Demetrios [00:19:09]: Excellent. So we've got one question coming through here, and I want to take a swing at this question. Bish was asking what your thoughts are on data security promised by OpenAI after subscriptions or enterprise plans.
Philip Kiely [00:19:23]: Yeah. So you can take any endpoint provider and take them for their security promises, or you can take an open source model. You can use a provider like base ten to have a dedicated deployment of that, and then you can not have to take anyone's word for it.
Demetrios [00:19:44]: Yeah, that's zero trust. I also was just reading a paper the other day that I mentioned last week, but it was all about the ways that the models will leak data unintentionally. And so even if OpenAI is actually doing what they say they're doing, they are leaking data in ways that they don't even realize. And so that is another piece of the puzzle to be worried about, or just be cognizant of. Maybe not worried. Let's not live in fear. So another question coming through here. Is, is tensorrt capable of continuous batching like VlLM?
Philip Kiely [00:20:28]: I know that we do a lot of batching with tensor RT to make our price per million tokens kind of make sense, even though we work in more of a pro gpu hour format. I am personally not the engineer on that project, so I don't want to say for 100% that it is. But overall, I know that we're doing a lot with batching, and I imagine that I know we're using it for production use cases. So I know that there's a. In some way, the batching is working in the way that you would want it to.
Demetrios [00:21:03]: Excellent. Do you know any open source models that perform well in the medical and healthcare fields?

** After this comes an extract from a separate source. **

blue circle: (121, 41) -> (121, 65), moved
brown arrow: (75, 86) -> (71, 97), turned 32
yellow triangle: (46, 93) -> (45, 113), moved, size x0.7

Philip Kiely [00:21:11]: Yeah. So one thing that I think is really promising for medical and healthcare is doing retrieval augmented generation. I'm probably the millionth person here at this conference to say those words, so I won't get into that too much. But we've seen a ton of great use cases around different healthcare companies and making sure that their models are HIPAA compliant. I also think that there's a ton that ML can offer on kind of the less sexy side stuff like OCR document parsing, that all kinds of companies, including healthcare companies, definitely need.
Demetrios [00:21:51]: Excellent, man. All right, last one for you. This is a bit of a contemplative one. If you have a crystal ball, what do you think about Groak? How long will it be before companies start serving with lpus, if ever?
Philip Kiely [00:22:06]: Yeah, I've definitely done a bit of research on that follow from an expert, so I don't want to go on record with any sort of hard opinion. One way or another. I think it's super.
Demetrios [00:22:15]: Oh you're a diplomat. I like it.
Philip Kiely [00:22:18]: A bunch of companies trying their own hardware and definitely you can't argue with the performance metric they put out but at the same time when you look at the overall cost of the system I've read some breakdowns on that. I think that there's still a lot of room in the market for multiple different approaches.
Demetrios [00:22:39]: Excellent dude. This has been a blast. Thank you so much for coming on here and making it fun with the mixed martial arts references and also your little copilots that joined us along the way. I think you're able to go on to the chat right now because are a few more questions that are coming through so you can go and answer those as you please. This has been great man. I'm going to sign off here because we're going to keep it rocking and rolling.
Philip Kiely [00:23:06]: Thanks everyone. It was fun being with you today. Close.